LAS VEGAS-MVP REIT Inc. has acquired a 47,501-square-foot medical and professional office building at 8930 W. Sunset Road

The $15 million acquisition is part of a five-property, $48.6 million portfolio being acquired by the REIT. The acquisition closed on July 31.
Located on 3.18 acres, the three-story building was built in 2008 and is 90% occupied by a mix of medical and professional tenants. Each of the tenants is subject to a triple net lease with a five- to ten-year remaining term, under which they are responsible for the majority of the costs associated with maintaining the building.

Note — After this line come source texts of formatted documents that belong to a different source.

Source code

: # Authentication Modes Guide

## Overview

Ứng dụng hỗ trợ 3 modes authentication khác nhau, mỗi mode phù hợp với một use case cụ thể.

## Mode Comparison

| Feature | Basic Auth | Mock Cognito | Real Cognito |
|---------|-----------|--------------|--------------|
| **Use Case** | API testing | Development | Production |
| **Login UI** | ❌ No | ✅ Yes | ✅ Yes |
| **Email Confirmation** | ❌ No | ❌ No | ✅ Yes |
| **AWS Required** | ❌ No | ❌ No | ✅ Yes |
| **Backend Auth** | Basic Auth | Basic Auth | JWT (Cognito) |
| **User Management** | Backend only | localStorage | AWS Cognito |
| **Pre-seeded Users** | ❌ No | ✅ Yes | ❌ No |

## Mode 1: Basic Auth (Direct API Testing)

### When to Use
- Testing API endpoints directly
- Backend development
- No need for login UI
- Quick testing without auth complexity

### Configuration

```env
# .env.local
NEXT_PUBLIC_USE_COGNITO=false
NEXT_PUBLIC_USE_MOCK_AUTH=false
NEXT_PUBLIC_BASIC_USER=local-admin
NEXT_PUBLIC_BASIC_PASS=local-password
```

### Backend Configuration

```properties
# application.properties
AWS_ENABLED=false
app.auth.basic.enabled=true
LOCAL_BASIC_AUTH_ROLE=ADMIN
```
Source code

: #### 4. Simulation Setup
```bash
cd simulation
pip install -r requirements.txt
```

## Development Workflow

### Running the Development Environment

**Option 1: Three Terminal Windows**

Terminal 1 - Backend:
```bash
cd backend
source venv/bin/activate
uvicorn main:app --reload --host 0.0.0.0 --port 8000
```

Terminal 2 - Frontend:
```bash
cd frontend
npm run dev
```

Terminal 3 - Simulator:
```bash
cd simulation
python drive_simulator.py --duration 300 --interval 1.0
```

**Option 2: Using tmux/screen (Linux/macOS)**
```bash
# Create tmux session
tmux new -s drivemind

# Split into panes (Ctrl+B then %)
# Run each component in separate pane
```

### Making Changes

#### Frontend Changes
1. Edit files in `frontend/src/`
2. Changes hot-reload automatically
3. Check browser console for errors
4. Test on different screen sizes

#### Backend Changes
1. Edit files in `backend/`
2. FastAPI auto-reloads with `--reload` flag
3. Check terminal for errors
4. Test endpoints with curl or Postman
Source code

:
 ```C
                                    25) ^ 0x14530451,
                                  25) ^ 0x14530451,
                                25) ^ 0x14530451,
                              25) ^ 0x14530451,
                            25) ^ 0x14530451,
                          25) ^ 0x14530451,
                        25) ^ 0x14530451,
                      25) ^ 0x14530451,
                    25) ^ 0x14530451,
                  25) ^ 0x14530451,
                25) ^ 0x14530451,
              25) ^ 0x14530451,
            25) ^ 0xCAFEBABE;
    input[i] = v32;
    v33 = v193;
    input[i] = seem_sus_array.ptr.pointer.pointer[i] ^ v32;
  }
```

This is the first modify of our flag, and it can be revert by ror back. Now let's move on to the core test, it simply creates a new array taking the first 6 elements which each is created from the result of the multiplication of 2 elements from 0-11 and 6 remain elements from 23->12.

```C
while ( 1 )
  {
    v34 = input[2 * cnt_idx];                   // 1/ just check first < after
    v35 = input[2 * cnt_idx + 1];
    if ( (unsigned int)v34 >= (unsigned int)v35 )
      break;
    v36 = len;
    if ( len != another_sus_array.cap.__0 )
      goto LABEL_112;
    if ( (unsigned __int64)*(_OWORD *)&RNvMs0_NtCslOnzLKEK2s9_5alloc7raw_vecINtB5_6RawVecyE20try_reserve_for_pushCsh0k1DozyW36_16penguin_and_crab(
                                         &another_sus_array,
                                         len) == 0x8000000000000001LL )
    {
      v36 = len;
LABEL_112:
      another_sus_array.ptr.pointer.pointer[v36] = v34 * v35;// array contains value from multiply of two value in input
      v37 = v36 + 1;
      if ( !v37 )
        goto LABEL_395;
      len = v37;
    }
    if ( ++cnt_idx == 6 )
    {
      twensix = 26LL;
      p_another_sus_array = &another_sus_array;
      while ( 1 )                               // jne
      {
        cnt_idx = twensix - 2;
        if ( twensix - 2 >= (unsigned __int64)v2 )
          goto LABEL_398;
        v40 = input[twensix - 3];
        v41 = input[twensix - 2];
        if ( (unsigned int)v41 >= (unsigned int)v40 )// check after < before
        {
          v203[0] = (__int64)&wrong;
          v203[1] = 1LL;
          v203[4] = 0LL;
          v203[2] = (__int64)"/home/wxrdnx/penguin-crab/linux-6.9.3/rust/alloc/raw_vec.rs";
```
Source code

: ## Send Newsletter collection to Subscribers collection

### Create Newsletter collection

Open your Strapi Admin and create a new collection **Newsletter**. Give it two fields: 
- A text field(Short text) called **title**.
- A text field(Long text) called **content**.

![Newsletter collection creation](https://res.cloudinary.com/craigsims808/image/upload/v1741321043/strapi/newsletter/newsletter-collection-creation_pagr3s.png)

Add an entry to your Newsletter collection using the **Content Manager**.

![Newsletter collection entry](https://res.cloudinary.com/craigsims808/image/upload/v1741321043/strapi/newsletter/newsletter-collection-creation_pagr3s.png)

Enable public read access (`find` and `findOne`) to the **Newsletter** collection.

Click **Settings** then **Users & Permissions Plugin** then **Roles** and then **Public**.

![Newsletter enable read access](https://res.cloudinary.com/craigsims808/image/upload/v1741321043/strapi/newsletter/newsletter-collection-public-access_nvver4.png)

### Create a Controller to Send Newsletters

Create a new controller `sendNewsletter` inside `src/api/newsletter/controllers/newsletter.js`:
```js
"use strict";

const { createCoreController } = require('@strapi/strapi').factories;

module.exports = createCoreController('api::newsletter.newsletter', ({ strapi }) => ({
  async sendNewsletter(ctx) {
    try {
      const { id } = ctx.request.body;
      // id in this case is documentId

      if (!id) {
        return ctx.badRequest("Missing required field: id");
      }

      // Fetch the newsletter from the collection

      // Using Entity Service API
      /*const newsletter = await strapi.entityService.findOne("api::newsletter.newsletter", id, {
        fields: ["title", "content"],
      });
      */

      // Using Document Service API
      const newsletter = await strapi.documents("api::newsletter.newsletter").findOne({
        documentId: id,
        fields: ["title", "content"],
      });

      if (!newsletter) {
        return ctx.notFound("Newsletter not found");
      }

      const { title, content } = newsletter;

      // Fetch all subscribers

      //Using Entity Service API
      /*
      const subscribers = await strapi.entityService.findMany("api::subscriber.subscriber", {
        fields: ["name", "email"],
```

"Central to MVP REIT's investment strategy is the identification and acquisition of income-producing commercial real estate assets that can provide our stockholders with potential upside valuation opportunities," explained Mike Shustek, chairman and CEO of MVP REIT. "This property is well-located in a rebounding metropolitan region. In addition, we are able to acquire this asset through the issuance of our stock and the assumption of existing debt, allowing us to use our capital to pursue additional investments."
MVP REIT financed the acquisition through the assumption of $10.8 million in existing debt and the transfer of 473,805 shares of MVP REIT common stock to the seller at $8.775 per share.

In addition to the acquisition of the property, as part of the purchase agreement, MVP REIT has agreed to acquire four additional buildings located in the same office park - one of which houses the REIT's corporate headquarters. The four additional buildings will be purchased for $33.6 million through a combination of MVP REIT's common stock and the assumption of debt of approximately $20.9 million.
In addition on July 31, MVP REIT terminated the purchase agreement related to the acquisition of the property located at 1236 E. Airport Drive, Ontario, California and the seller retained the $50,000 non-refundable deposit.
MVP REIT intends to operate as a publicly registered, non-traded hybrid real estate investment trust. It is currently conducting a public offering of up to 55,555,556 shares of its common stock at $9.00 per share and up to an additional 5,555,556 shares of its common stock for issuance under its distribution reinvestment plan at $8.73 per share.